I suspect that this is a complex production to present. And yet, under the direction of Louise Fischer, the New Theatre has done so with simplicity and creativity. From lighting and sound to costumes and staging, the show is engrossing and thoroughly enjoyable from start to finish, which is no mean feat, given the 3-hour 10-minute duration (with two intervals).
The story is set in the family home of Beverly and Violet Weston, located in a small County in Oklahoma. After Beverly’s sudden disappearance, the Weston children and their partners regroup and await news of their father’s plight. Old wounds and sibling rivalries resurface, exacerbated by the matriarch Violet, whose senility is worsened by her uncontrolled misuse of prescription drugs.
What ensues is a revelation of truth, lies and secrets as family ties slowly disintegrate. Although the story seems a bit overdramatic, it provides plenty of contemporary subject matter and discussion-provoking material.
There are fabulous performances by all the cast. Dominating the story are Violet Weston and her well-intentioned but controlling daughter Barbara Fordham, played superbly by Alice Livingstone and Helen Stuart. Both actors relished their roles and ably triggered audience emotions to like or despise them at different times.
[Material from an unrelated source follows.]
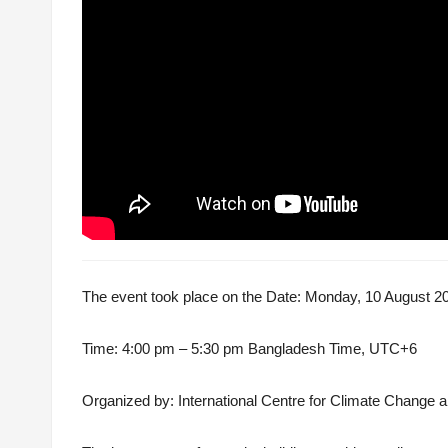
The event took place on the Date: Monday, 10 August 2
Time: 4:00 pm – 5:30 pm Bangladesh Time, UTC+6
Organiz
ed by: International Centre for Climate Chang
All cast members had their ‘spotlight’ moment and delivered their characters without fault. James Bean opened the show with humour and set the background scenario. Then a cavalcade of characters emerged that we have all seen in our own lives, some we like and others we avoid.
Throughout the drama, a steady constant existed in the character of Johnna Monevata, the Native American housekeeper who acted as the near-silent observer. Her humble and good nature was a much-needed contrast to the murky lives of the family of her all white-American employers. She was perfectly performed by Emilia Stubbs-Grigoriou.
Applause to all the remaining cast members: Emily Weare, Peter Flett, Sonya Kerr, Adrian Adam, Kirra Farquharson, Brett Heath, Amy Scott-Smith, Lynden Jones and Jake Fryer-Hornsby.
Full credit must go to the production team. The open stage design created three distinct locations (dining room, lounge room and attic bedroom) in the house. The family dinner scene was a memorable staging challenge with many characters in full swing. Special mention for lighting as this was crucial in keeping the audience on track as scenes were changed.
Sitting towards the back of the theatre, I can report that volume, diction and accents came across loud and clear.
A line from Violet Weston just might offer some insight into what this play is all about: “Thank God we can’t tell the future. We’d never get out of bed”.
Well, my advice is to definitely get out of bed and see this production at the New Theatre. You will be delighted!